Tjark Kunstreich und die „Initiative: Kritik im Handgemenge“ nehmen in den folgenden Beiträgen auf Anfrage von „Phase 2/Leipzig“ zum Streit über die Bedingungen von Fortschritt und Emanzipation Stellung, der insbesondere nach den Anschlägen vom 11. September die linke Debatte prägt.
Dabei wurde von einem Teil des antideutschen Spektrums immer wieder auf den relativen Fortschritt bürgerlicher Verhältnisse verwiesen. Zwar hätte die Moderne die Versprechen der Aufklärung nicht wahr gemacht, allerdings seien die existierenden Zustände in der westlichen Welt doch eindeutig einem vorzivilisatorischen Grauen vorzuziehen. Die real existierende Zivilisation sei aber nicht nur aufgrund der besseren Lebensbedingungen verteidigenswert. Darüber hinaus müsse sie als Vorbedingung aller weitergehenden emanzipatorischen Veränderung begriffen werden. Die Hoffnung auf eine rudimentäre gesellschaftliche Transformation in Gegenden, in denen Ideologien der Elendsverwaltung herrschen, bestimmt entscheidend die positive Haltung gegenüber der US-amerikanischen Militärintervention in Afghanistan und gegenüber dem wahrscheinlichen Angriff auf den Irak. Dieser Auffassung wird entgegengehalten, dass die dauerhafte und über den Bereich militärischer Protektorate hinausgehende Etablierung grundlegender bürgerlicher Verhältnisse nur über eine Einbindung der betreffenden Regionen in den Weltmarkt, die ihnen überhaupt die Möglichkeit zu einer nachholenden ökonomischen und politischen Entwicklung geben würde, zu gewährleisten ist. Die krisenhaften Prozesse des Weltmarktes - so die Argumentation - sorgten allerdings fortwährend für Verlierer der Staatenkonkurrenz, für ökonomische und politische Abhängigkeitsverhältnisse und das Herausfallen ganzer Regionen aus dem Weltmarkt. Statt nachholender Entwicklung kollabieren immer mehr Staaten in der Weltkrise. Die dauerhafte Verwirklichung bürgerlicher Verhältnisse scheint somit nicht möglich.

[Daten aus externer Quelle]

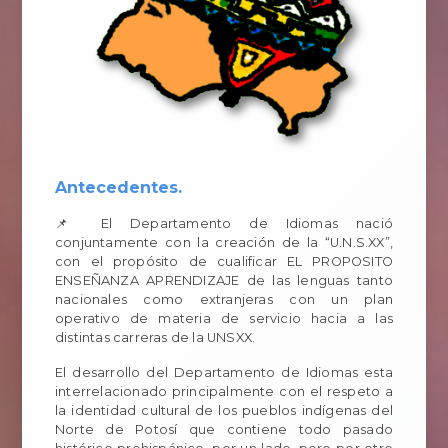
Antecedentes.
📌 El Departamento de Idiomas nació
conjuntamente con la creación de la “U.N.S.XX”,
con el propósito de cualificar EL PROPOSITO
ENSEÑANZA APRENDIZAJE de las lenguas tanto
nacionales como extranjeras con un plan
operativo de materia de servicio hacia a las
distintas carreras de la UNSXX.
El desarrollo del Departamento de Idiomas esta
interrelacionado principalmente con el respeto a
la identidad cultural de los pueblos indígenas del
Norte de Potosí que contiene todo pasado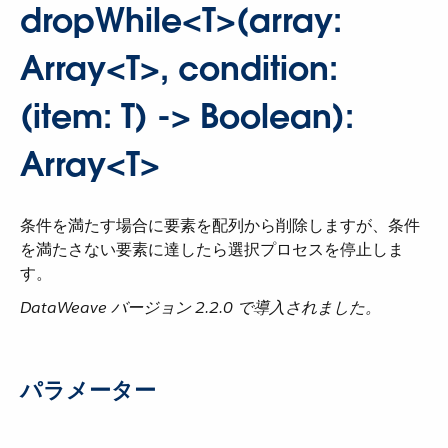
dropWhile<T>(array:
Array<T>, condition:
(item: T) -> Boolean):
Array<T>
条件を満たす場合に要素を配列から削除しますが、条件
を満たさない要素に達したら選択プロセスを停止しま
す。
DataWeave バージョン 2.2.0 で導入されました。
パラメーター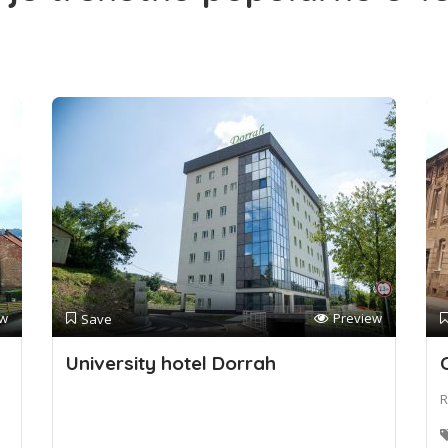
ew
Preview
Save
University hotel Dorrah
R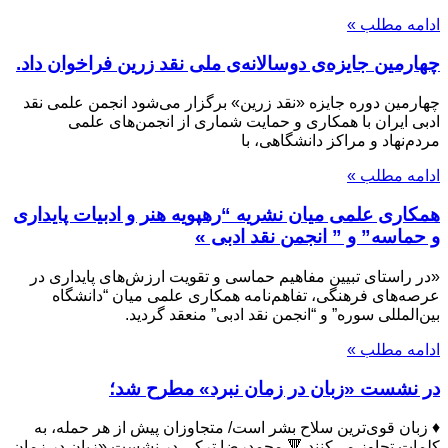
ادامه مطلب »
چهارمین جایزه‌ی دوسالانه‌ی ملی نقد زرین فراخوان داد.
چهارمین دوره جایزه «نقد زرین» برگزار می‌شود انجمن علمی نقد
ادبی ایران با همکاری و حمایت شماری از انجمن‏‌های علمی
مردم‌‏نهاد و مراکز دانشگاهی، با
ادامه مطلب »
همکاری علمی میان نشریه “رهپویه هنر و ادبیات پایداری
و حماسه” و ” انجمن نقد ادبی »
«در راستای تبیین مفاهیم حماسی و تقویت ارزش‌های پایداری در
عرصه‌های فرهنگی، تفاهم‌نامه همکاری علمی میان “دانشگاه
بین‌المللی سوره” و “انجمن نقد ادبی” منعقد گردید.
ادامه مطلب »
در نشست «زبان در زمان نبرد» مطرح شد؛
♦️ زبان قوی‌ترین سلاح بشر است/ متجاوزان پیش از هر حمله، به
کلمات تجاوز می‌کنند 🔻 محمدرضا ترکی در نشست «زبان در زمان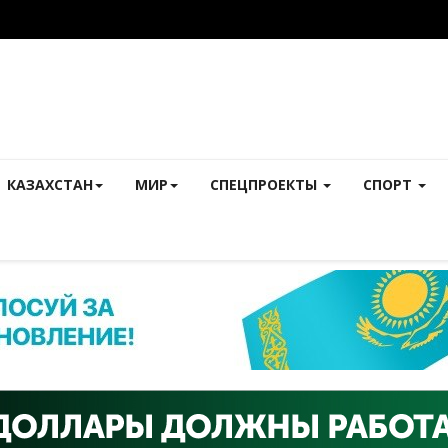
КАЗАХСТАН
МИР
СПЕЦПРОЕКТЫ
СПОРТ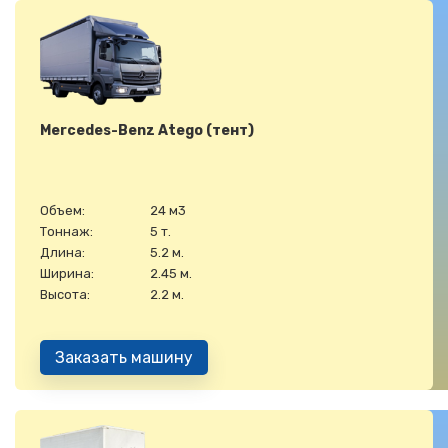
Mercedes-Benz Atego (тент)
Объем:
24 м3
Тоннаж:
5 т.
Длина:
5.2 м.
Ширина:
2.45 м.
Высота:
2.2 м.
Заказать машину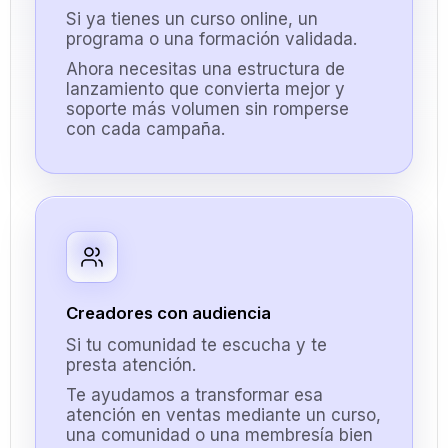
Si ya tienes un curso online, un
programa o una formación validada.
Ahora necesitas una estructura de
lanzamiento que convierta mejor y
soporte más volumen sin romperse
con cada campaña.
Creadores con audiencia
Si tu comunidad te escucha y te
presta atención.
Te ayudamos a transformar esa
atención en ventas mediante un curso,
una comunidad o una membresía bien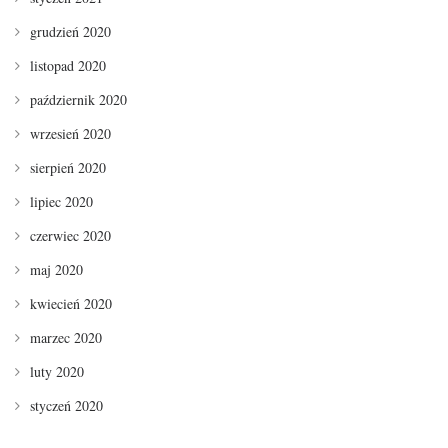
grudzień 2020
listopad 2020
październik 2020
wrzesień 2020
sierpień 2020
lipiec 2020
czerwiec 2020
maj 2020
kwiecień 2020
marzec 2020
luty 2020
styczeń 2020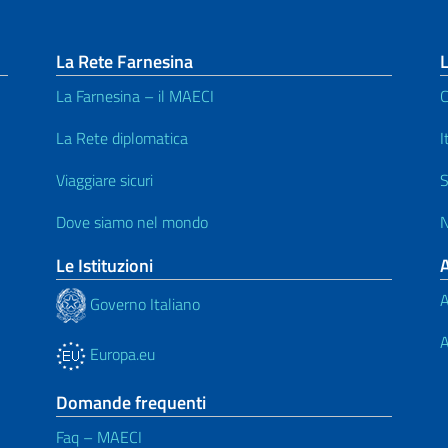
La Rete Farnesina
L
La Farnesina – il MAECI
C
La Rete diplomatica
I
Viaggiare sicuri
S
Dove siamo nel mondo
N
Le Istituzioni
A
Governo Italiano
A
Europa.eu
Domande frequenti
Faq – MAECI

Phase 2/Leipzig fragte Tjark Kunstreich, wie sich seiner Meinung nach der Zusammenhang zwischen den Zentren relativen Wohlstandes sowie industrieller Entwicklung und den Armutsregionen der Welt derzeit darstellt. Müsse daraus geschlossen werden, dass die westliche Zivilisation, vorausgesetzt, sie würde durch Interventionspolitik verwirklicht, nur Pyrrhussiege erringen kann, weil die Alimentierung der einen Armutszone eine Andere zum nächsten Krisenherd inklusive aggressiver Ideologien der Elendsverwaltung erhebt? Und müsste man angesichts der sich reproduzierenden und ökonomisch bedingten Asymmetrien im Weltsystem nicht sowohl an der Verwirklichung menschlicherer Lebensverhältnisse in Afghanistan als auch an der politischen Vision einer stufenförmigen Emanzipation, die zunächst zu annähernder globaler Gleichheit mit dem Nenner „bürgerliche Verhältnisse“ führt und von dort in Richtung Kommunismus fortgesetzt werden könnte, stark zweifeln?

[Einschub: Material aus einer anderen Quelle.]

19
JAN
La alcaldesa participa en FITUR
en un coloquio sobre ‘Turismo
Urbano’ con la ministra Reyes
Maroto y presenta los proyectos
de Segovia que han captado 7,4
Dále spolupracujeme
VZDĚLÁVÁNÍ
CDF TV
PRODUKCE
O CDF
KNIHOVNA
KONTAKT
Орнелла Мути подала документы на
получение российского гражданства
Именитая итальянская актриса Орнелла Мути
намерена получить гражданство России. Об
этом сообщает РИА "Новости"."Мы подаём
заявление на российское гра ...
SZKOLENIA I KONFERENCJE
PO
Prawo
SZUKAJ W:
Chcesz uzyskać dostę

Die Freiburger „Initiative: Kritik im Handgemenge“ wurde aufgrund ihrer (vermuteten) anderen Positionierung in der linken Diskussion aber mit Bezug auf den selben Problembereich gefragt, ob eine ökonomische Determination wirklich die Möglichkeit emanzipatorischer Fortschritte in den derzeitigen Konfliktgebieten verhindert? Und wenn, wie dann überhaupt eine Verwirklichung menschlicherer Lebensverhältnisse im globalen Maßstab denkbar wäre?